Governments should continue to withdraw support measures related to energy products to ensure a sustainable continuation of the deflationary process, the European Central Bank said in its latest economic bulletin published on Thursday.
Economic growth may be lower if the impact of monetary policy turns out to be stronger than expected, the authors of the report noted. A more modest development of the world economy or a further slowdown in international trade will also affect economic progress in the Eurozone.
Russia’s unjustified war in Ukraine and the tragic conflict in the Middle East are the main sources of geopolitical risk. As a result, companies and the public may become less certain about future events and international trade may be disrupted
The evolution of the economy remains modest
The evolution of the economy remains modest. Consumers continued to hold back on spending, investment slowed and corporate exports contracted, reflecting a slowdown in external demand and some losses in competitiveness. However, surveys point to a gradual recovery until 2024.
As inflation declines and wages continue to rise, real incomes will recover, supporting economic growth. In addition, the inhibitory effect of previous interest rate increases will gradually disappear, and demand for eurozone export goods should increase. The unemployment rate is at its lowest level since the introduction of the euro. Employment rose 0.3% in the fourth quarter of 2023, again outpacing the pace of economic activity. Therefore, the output per person decreased even more.

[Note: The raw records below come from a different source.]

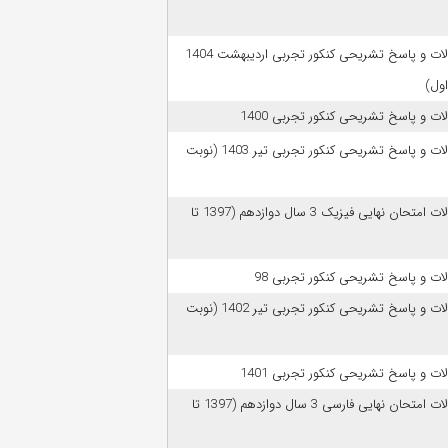
سوالات و پاسخ تشریحی کنکور تجربی اردیبهشت 1404
اول)
ات و پاسخ تشریحی کنکور تجربی 1400
سوالات و پاسخ تشریحی کنکور تجربی تیر 1403 (نوبت
سوالات امتحان نهایی فیزیک 3 سال دوازدهم (1397 تا
ات و پاسخ تشریحی کنکور تجربی 98
سوالات و پاسخ تشریحی کنکور تجربی تیر 1402 (نوبت
ات و پاسخ تشریحی کنکور تجربی 1401
سوالات امتحان نهایی فارسی 3 سال دوازدهم (1397 تا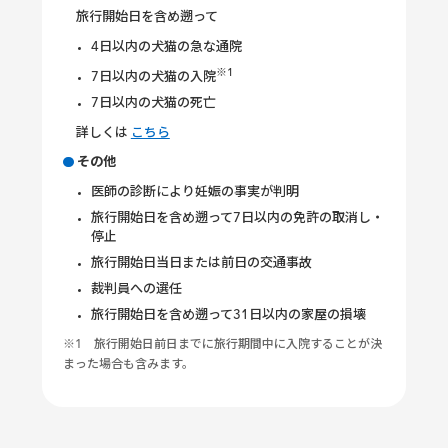
旅行開始日を含め遡って
4日以内の犬猫の急な通院
※1
7日以内の犬猫の入院
7日以内の犬猫の死亡
詳しくは
こちら
その他
医師の診断により妊娠の事実が判明
旅行開始日を含め遡って7日以内の免許の取消し・
停止
旅行開始日当日または前日の交通事故
裁判員への選任
旅行開始日を含め遡って31日以内の家屋の損壊
※1 旅行開始日前日までに旅行期間中に入院することが決
まった場合も含みます。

At the same time, employers are announcing job cuts, and fewer companies are reporting production cuts due to worker shortages. According to the March 2024 forecasts, economic growth is expected to gradually intensify during the current year as real disposable incomes increase on the back of lower inflation and stable wage dynamics, and the exchange rate improves.
Given that current disruptions in Red Sea shipping are unlikely to result in significant new supply constraints, export dynamics are forecast to catch up with external demand, which is expected to strengthen. In the medium term, the recovery is also believed to be supported by a gradual dissipating of the impact of the ECB’s monetary policy tightening. Overall, average annual real GDP growth is expected to be 0.6% in 2024 and to strengthen to 1.5% in 2025 and 1.6% in 2026. Compared to the macroeconomic forecasts of the Eurosystem staff in December 2023, the GDP growth forecast was revised downwards. for 2024.